Suit cites sex abuse by priest Mother, daughter seek $100 million

January 15, 1992|By Brian Sullam

A West Baltimore woman and her daughter yesterday filed a $100 million lawsuit against a former priest, the former archbishop of Baltimore and the Archdiocese of Baltimore, alleging that the young girl had been raped and sexually abused by the priest for more than three years.

The suit alleges that Richard G. Deakin, 36, a member of the Capuchin Franciscan Order of the Province of St. Augustine, "performed a number of sexual acts" on the girl beginning in 1985, when she was 13.

The suit says the acts were performed at the rectory of St. Martin's Church, in the first block of North Fulton Street, where Deakin served as assistant pastor, and at the girl's home and in his car at parks around Baltimore.

Deakin was convicted in October 1990 of second-degree rape and sexual child abuse in the case.

He was given a 15-year suspended sentence as part of a plea bargain with Baltimore prosecutors and was put on probation for five years. At the time of his sentencing, Deakin had left the priesthood, married and moved to Baden, Pa.

The suit, filed yesterday in Baltimore Circuit Court, listed pseudonyms for the plaintiffs -- Mary Doe for the mother and Jane Doe for the daughter -- to protect their identities.

It will be up to the judge whether to allow the case to proceed using the pseudonyms.

The suit alleges that the victim, who is now 19, "suffers and will suffer in the future from emotional distress, anxiety, fear, physical anguish, psychological and emotional trauma."

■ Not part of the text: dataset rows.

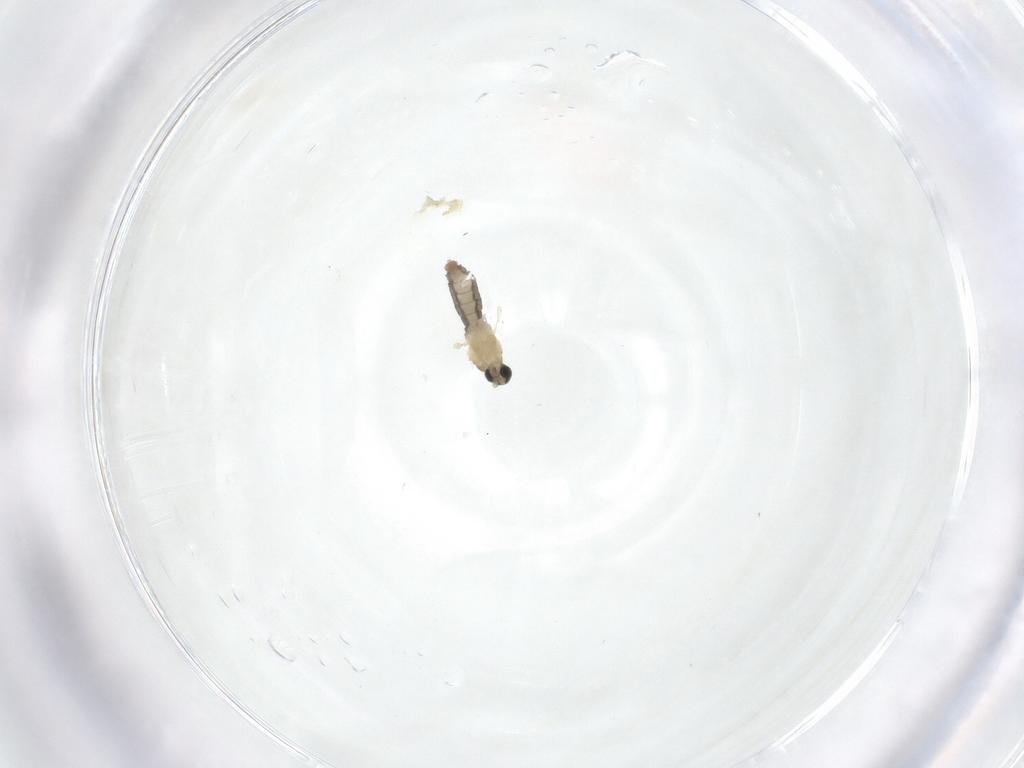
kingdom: Animalia
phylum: Arthropoda
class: Insecta
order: Diptera
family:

The suit seeks $30 million in damages each for the counts of battery, negligent hiring and supervision, and intentional infliction of emotional distress. On behalf of her mother, the suit is seeking damages of $10 million.

A spokesman for the Baltimore Archdiocese did not return phone calls seeking comment on the suit.

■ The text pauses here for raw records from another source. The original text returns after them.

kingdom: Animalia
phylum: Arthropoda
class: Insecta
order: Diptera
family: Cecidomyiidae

The alleges that former Archbishop William D. Borders and the Capuchins failed to investigate and monitor the behavior of Deakin, whose order had taken over the pastoral responsibilities of St. Martin's.

During his years as a seminarian, Deakin allegedly was "exposed to sexually deviant conduct" and as a result had received "counseling for sexually related difficulties and incidents that subsequently resulted in his transfer to a parish in another state."

Deakin had been subjected to homosexual advances as a seminarian, according to evidence presented at his criminal trial.

Knowing that Deakin had these problems, the suit alleges that the decision to assign Deakin to supervise youth groups was "reckless, extreme and outrageous."

The suit said the decision of Archbishop Borders and the Capuchins to assign Deakin to St. Martin's "created an unreasonable risk of harm to its parishioners, especially female adolescents."

At the time of his conviction, an investigation found no evidence that Deakin was sexually involved with any other children in the parish.